I am grateful for the opportunity to make a very brief contribution to the debate. It is a pleasure to follow the hon. Member for Banbury (Victoria Prentis) who made a very good contribution. There is a bit of controversy about the Government’s solution to bovine TB, but it is a very serious issue and it does need to be addressed. I congratulate the right hon. Member for Arundel and South Downs (Nick Herbert) on securing the debate, his excellent presentation of all the facts and the sterling leadership he has given the House on this issue over a considerable period of time. It is valued and valuable, and we are grateful for the amount of time and effort he puts into it. I thank the Backbench Business Committee for affording the time for the debate.
The right hon. Gentleman, in his presentation, said that the motion succinctly outlines the main issues, so I do not see any reason for me to repeat all the messages contained in the excellent contributions we have already heard and I am sure we will hear before the close of the debate. It will suffice if I just make a few points.
TB is the world’s deadliest infection with, as we have heard, 1.7 million deaths in 2017. The WHO declared it a global health emergency in 1993 and it has not diminished since then. The UK has a very proud record. DFID should be pleased with the respect and recognition it and the UK have received for helping to address the issue across the world. World progress, however, is slow. It appears that the comparison with funding for HIV/AIDS and for malaria does not stand up to scrutiny, and I will come back to that in questions that I will pose to the Minister in due course.
If I may, however, I will stray for a moment from infectious diseases to one of the world’s other huge killers—that is, road crashes—which has an even lower profile. Annually, 1.25 million people die on the world’s roads and 20 million are seriously injured. The figures for malaria—I am not diminishing this in any way, shape or form—show that 429,000 died from malaria in 2015, which is the last year for which figures are available, and 1 million died from HIV/AIDS. There were 1.25 million deaths from road crashes. The UN and the World Health Organisation have recognised that this carnage needs to be addressed and two specific sustainable development goals address just that issue.
The United Kingdom is a world leader on safer roads. We can be of great help to many countries. The fire and rescue service and fire industry charity Fire Aid, which I chair, delivers post-crash response equipment and training to 30 countries. We are engaged with DFID and the Department for Transport and I hope that we can strengthen those links in future, because we can contribute much more to reducing these awful deaths—many are children on the way to and from school.
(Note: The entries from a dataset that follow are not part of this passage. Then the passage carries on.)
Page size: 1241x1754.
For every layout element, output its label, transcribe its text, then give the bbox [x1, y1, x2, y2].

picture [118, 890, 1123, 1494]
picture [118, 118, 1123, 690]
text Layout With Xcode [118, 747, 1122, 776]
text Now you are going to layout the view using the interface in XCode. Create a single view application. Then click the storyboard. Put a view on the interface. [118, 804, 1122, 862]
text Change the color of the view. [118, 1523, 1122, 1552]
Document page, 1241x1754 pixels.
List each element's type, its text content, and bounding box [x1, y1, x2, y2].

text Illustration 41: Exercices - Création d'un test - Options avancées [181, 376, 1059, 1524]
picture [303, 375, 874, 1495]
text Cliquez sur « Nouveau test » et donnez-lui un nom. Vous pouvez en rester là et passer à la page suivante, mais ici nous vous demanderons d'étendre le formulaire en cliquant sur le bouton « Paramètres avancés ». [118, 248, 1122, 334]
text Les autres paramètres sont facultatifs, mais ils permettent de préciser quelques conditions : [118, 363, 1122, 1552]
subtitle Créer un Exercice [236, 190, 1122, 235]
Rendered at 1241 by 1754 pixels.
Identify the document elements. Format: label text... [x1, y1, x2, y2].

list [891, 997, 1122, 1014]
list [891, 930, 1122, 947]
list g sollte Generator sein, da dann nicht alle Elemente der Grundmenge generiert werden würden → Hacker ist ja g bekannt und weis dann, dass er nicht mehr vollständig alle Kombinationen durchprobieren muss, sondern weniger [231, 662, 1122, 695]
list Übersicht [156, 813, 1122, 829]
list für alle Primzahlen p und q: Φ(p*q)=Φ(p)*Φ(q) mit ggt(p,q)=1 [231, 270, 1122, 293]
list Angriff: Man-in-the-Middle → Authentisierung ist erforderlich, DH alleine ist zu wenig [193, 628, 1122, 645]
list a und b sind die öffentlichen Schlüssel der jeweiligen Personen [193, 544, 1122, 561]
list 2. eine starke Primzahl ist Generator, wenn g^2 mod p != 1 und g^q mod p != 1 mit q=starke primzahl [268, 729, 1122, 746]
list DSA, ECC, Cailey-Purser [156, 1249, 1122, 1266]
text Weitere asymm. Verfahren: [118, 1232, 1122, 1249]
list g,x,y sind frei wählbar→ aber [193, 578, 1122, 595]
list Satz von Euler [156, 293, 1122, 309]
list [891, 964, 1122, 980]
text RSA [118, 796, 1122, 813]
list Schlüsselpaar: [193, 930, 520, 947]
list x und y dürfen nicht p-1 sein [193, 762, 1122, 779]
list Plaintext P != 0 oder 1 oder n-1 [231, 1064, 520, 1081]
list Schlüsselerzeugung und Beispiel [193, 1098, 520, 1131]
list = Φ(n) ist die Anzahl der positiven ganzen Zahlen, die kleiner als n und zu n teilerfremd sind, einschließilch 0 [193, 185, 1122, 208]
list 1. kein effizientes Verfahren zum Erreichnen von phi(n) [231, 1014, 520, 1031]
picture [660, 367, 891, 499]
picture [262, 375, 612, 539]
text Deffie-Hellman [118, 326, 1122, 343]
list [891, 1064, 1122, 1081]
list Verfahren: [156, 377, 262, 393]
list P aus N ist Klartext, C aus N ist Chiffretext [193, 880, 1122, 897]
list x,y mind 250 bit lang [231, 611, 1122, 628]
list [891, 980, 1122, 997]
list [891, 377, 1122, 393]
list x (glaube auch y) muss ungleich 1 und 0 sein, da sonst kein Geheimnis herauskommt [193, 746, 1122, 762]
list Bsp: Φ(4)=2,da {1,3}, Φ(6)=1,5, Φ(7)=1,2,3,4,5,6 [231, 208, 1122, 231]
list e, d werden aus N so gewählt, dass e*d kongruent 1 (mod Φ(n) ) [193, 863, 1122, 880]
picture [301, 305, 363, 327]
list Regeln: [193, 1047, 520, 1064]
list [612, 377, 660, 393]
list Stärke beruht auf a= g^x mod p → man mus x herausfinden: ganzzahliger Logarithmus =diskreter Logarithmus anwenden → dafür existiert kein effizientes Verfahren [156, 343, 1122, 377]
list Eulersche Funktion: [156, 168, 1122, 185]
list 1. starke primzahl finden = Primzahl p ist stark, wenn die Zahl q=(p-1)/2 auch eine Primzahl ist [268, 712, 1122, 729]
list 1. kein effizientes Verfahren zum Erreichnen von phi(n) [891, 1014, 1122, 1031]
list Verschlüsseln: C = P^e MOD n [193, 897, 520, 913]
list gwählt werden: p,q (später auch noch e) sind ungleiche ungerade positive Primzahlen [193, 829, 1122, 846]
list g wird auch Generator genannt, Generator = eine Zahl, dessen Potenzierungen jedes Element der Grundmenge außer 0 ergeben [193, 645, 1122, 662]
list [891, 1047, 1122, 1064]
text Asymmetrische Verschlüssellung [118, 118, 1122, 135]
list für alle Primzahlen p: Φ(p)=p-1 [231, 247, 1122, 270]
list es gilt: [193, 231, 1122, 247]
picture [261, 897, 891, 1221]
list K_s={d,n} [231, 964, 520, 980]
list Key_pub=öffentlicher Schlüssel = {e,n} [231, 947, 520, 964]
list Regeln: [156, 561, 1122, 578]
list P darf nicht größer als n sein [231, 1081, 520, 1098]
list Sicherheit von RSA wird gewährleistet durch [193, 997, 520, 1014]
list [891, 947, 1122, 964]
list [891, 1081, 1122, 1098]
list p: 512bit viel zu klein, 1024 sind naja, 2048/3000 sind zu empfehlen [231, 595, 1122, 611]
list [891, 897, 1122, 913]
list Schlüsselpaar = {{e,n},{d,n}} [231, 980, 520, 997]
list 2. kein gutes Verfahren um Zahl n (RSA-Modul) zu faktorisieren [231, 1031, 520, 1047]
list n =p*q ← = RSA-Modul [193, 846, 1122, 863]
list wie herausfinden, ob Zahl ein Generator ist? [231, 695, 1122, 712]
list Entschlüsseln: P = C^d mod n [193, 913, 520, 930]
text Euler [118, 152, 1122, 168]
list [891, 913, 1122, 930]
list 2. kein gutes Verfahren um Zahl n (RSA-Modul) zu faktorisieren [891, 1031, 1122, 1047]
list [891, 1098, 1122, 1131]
As I mentioned, I have just a few questions to pose to the Minister. I would be grateful if she could respond later, and if not, I would be very happy to receive correspondence in due course. First, can DFID commit to working with partners to close the TB funding gap? Secondly, will UK embassies champion TB in all high TB burden countries? Thirdly, will DFID establish a specific programme for new resources for TB, as it has for malaria and HIV/AIDS? Fourthly, will the Minister make DFID’s overall investment in HIV, TB and malaria in each of the last five years available through the devtracker website?
In conclusion, east London has been the hotspot in the UK for TB for—forever probably, but certainly in recent years. As the right hon. Member for Arundel and South Downs mentioned, the number of notifiable TB cases was 5,000 in 2017, down from 8,000 in 2011. We are going in the right direction, but people still die from TB in the UK, so it is a domestic issue as well as a global one.
I am grateful to consultant physician Dr Veronica White and her colleagues—she is a TB specialist at Barts and the Royal London NHS Trust—for all the work that they do in east London and to help the UK’s efforts, and for her briefing. I am also grateful to Alysa Remtulla from STOPAIDS and Janika Hauser from the all-party group on Global Tuberculosis for their assistance in producing briefings for all of us for this debate.
This is a hugely important issue. I echo the request to the Prime Minister—I think I signed the letter that the right hon. Member for Arundel and South Downs circulated last year—to attend the high-level global meeting. She will need relief from Brexit at some point. This would give her the perfect antidote by letting her concentrate on something on which I am sure the whole House will agree. It will give her the opportunity to take her mind off what is happening here and between us and the Commission.